● **Task to complete**
Starting at the line with "pinky pip: (1097, 763)" and going on through the line with "middle mcp: (332, 291)", reproduce each line in the records below exactly and nothing more.

Data for the task START

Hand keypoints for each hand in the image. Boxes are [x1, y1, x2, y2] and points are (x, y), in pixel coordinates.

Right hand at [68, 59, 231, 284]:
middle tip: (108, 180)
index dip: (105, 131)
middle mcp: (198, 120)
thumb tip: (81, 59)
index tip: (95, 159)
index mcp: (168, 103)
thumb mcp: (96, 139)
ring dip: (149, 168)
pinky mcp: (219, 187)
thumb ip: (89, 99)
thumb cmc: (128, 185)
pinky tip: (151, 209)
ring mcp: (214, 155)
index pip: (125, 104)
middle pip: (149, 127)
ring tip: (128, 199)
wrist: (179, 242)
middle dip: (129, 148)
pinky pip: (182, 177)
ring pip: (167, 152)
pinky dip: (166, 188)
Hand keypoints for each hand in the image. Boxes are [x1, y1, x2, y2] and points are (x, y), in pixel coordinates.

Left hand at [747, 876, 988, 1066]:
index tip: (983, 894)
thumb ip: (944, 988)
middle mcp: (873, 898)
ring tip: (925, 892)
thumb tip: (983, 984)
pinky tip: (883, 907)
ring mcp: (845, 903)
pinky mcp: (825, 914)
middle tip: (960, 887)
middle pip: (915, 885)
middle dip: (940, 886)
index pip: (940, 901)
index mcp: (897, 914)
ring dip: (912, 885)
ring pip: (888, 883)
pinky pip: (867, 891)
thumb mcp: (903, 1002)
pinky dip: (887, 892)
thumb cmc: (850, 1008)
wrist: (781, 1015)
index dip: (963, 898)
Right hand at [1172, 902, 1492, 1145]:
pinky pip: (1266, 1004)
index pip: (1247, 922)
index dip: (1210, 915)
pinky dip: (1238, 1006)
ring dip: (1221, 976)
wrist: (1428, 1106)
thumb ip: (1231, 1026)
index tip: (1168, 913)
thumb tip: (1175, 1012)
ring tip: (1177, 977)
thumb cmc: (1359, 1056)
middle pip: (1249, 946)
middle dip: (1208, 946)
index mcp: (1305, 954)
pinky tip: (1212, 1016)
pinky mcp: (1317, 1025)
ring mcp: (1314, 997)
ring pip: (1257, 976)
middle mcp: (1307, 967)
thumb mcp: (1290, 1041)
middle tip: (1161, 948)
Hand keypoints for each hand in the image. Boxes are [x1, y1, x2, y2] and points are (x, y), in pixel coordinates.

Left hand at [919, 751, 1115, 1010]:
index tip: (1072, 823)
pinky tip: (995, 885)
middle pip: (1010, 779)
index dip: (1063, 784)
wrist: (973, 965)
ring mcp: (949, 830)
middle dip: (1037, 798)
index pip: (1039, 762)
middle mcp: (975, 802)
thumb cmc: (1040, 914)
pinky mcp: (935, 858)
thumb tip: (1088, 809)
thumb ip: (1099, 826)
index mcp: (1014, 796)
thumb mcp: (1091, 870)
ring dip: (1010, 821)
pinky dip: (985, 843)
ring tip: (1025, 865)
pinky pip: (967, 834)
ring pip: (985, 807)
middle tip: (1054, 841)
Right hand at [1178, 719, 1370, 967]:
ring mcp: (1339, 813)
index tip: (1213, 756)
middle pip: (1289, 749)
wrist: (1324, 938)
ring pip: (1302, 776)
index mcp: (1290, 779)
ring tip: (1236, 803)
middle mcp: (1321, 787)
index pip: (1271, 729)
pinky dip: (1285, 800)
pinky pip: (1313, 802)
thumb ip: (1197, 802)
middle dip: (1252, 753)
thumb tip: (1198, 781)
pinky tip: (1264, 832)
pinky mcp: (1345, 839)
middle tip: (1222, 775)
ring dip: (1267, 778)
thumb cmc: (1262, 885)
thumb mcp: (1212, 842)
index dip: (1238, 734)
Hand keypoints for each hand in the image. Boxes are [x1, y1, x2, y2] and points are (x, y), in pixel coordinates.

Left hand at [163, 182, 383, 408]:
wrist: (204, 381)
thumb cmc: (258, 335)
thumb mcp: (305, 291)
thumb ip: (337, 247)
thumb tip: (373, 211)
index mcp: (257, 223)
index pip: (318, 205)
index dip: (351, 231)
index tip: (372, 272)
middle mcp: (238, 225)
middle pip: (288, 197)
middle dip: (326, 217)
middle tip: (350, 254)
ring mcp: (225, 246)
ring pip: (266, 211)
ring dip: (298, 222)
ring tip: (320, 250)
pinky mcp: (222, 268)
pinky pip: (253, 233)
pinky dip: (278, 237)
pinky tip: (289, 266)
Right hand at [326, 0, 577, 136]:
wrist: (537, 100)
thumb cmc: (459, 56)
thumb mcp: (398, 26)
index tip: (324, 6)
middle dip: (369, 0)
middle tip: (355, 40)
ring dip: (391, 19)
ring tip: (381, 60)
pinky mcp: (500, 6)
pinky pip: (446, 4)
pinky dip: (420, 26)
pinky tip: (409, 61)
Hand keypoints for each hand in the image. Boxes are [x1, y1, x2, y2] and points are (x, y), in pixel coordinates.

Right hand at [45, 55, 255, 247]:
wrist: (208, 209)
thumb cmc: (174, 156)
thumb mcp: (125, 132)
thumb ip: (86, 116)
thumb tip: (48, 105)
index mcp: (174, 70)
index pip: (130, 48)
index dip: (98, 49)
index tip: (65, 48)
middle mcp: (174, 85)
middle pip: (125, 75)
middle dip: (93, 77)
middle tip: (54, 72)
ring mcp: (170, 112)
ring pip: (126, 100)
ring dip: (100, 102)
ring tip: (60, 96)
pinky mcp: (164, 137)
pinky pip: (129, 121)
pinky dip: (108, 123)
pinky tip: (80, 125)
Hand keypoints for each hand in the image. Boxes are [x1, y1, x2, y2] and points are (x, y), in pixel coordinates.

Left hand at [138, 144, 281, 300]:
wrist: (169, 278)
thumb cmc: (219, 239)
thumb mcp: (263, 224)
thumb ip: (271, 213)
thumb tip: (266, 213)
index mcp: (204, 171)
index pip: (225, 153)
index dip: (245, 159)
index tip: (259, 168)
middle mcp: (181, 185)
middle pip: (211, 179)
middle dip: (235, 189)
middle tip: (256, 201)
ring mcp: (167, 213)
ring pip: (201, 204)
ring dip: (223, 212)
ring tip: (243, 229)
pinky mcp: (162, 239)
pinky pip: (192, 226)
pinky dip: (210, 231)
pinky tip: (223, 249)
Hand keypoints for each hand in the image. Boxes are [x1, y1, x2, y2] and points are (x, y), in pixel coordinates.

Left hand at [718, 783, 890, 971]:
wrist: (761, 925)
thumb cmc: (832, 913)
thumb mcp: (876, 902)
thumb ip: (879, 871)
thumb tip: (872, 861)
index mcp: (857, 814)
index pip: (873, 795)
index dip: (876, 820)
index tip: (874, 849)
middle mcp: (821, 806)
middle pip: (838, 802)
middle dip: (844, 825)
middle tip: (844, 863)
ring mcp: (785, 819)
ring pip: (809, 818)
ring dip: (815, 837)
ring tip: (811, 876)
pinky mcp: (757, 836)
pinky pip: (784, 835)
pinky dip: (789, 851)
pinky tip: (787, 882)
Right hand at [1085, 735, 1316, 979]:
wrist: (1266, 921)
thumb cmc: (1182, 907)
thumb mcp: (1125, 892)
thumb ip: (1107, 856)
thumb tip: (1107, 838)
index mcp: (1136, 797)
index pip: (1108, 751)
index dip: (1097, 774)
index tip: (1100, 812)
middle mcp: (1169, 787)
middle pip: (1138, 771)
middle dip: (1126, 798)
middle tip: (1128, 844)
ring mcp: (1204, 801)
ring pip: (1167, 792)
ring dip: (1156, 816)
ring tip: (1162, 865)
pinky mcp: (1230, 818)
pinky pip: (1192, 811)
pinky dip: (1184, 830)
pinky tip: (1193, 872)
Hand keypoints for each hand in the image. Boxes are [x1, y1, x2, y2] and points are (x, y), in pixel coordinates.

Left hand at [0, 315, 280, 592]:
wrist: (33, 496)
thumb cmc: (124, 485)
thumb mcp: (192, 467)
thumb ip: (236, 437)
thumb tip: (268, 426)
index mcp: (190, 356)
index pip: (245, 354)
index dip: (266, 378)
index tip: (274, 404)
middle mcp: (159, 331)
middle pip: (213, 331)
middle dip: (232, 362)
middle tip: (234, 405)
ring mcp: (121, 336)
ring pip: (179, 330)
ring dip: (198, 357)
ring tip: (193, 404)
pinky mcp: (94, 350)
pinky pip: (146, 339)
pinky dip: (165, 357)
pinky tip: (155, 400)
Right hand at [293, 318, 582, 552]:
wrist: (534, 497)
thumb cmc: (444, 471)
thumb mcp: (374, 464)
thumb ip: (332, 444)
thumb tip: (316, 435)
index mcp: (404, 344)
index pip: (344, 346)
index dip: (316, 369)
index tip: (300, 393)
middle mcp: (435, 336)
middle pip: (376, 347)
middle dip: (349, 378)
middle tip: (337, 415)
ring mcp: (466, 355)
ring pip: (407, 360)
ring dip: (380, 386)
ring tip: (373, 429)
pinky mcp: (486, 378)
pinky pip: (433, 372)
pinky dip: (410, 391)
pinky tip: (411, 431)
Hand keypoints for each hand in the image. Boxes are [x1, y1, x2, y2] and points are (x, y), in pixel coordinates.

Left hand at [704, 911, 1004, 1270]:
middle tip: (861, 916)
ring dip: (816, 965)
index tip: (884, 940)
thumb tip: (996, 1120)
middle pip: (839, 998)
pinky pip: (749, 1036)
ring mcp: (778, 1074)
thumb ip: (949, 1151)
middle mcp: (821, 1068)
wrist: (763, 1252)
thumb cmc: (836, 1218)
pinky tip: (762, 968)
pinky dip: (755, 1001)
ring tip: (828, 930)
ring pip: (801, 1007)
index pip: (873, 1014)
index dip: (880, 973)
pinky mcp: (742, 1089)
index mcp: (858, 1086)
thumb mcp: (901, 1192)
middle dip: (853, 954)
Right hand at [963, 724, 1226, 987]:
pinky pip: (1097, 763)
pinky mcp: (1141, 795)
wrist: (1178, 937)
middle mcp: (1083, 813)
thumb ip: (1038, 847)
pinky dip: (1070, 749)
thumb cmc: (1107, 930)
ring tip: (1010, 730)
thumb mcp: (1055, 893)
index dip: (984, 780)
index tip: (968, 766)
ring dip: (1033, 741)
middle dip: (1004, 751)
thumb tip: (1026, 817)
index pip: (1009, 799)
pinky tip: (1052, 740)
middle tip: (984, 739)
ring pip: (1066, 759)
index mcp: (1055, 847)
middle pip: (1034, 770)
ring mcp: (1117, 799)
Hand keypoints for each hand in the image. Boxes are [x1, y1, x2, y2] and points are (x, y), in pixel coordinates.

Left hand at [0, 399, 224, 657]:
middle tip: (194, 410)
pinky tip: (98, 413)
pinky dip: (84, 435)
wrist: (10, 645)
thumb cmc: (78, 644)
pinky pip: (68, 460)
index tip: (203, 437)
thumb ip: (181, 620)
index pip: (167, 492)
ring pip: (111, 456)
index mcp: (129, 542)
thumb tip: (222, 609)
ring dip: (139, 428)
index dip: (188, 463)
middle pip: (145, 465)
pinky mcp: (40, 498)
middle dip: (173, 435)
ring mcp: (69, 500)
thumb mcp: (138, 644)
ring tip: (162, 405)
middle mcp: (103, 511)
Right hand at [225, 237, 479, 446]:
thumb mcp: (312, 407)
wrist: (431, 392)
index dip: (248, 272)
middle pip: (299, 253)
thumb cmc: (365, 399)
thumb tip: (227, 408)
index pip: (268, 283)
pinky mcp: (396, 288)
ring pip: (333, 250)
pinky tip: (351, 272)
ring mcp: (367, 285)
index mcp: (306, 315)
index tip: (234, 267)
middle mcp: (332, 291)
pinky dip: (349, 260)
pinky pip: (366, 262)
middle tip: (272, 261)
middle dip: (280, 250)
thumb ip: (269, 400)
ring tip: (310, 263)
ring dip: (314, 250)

Data for the task END

● **Exercise output**
pinky pip: (1097, 763)
pinky mcp: (1141, 795)
wrist: (1178, 937)
middle mcp: (1083, 813)
thumb ip: (1038, 847)
pinky dip: (1070, 749)
thumb cmc: (1107, 930)
ring tip: (1010, 730)
thumb mcp: (1055, 893)
index dip: (984, 780)
index tip: (968, 766)
ring dip: (1033, 741)
middle dip: (1004, 751)
thumb tip: (1026, 817)
index pip: (1009, 799)
pinky tip: (1052, 740)
middle tip: (984, 739)
ring pip: (1066, 759)
index mcp: (1055, 847)
middle pip: (1034, 770)
ring mcp: (1117, 799)
Hand keypoints for each hand in the image. Boxes are [x1, y1, x2, y2] and points are (x, y), in pixel coordinates.

Left hand at [0, 399, 224, 657]:
middle tip: (194, 410)
pinky tip: (98, 413)
pinky dip: (84, 435)
wrist: (10, 645)
thumb cmc: (78, 644)
pinky pip: (68, 460)
index tip: (203, 437)
thumb ip: (181, 620)
index pip: (167, 492)
ring pip: (111, 456)
index mcp: (129, 542)
thumb tip: (222, 609)
ring dip: (139, 428)
index dip: (188, 463)
middle pip: (145, 465)
pinky mcp: (40, 498)
middle dip: (173, 435)
ring mcp: (69, 500)
thumb mcp: (138, 644)
ring tip: (162, 405)
middle mcp: (103, 511)
Right hand at [225, 237, 479, 446]:
thumb mcp: (312, 407)
wrist: (431, 392)
index dip: (248, 272)
middle pip: (299, 253)
thumb cmc: (365, 399)
thumb tip: (227, 408)
index pip: (268, 283)
pinky mcp: (396, 288)
ring pip: (333, 250)
pinky tip: (351, 272)
ring mcp: (367, 285)
index mcp: (306, 315)
index tip: (234, 267)
middle mcp: (332, 291)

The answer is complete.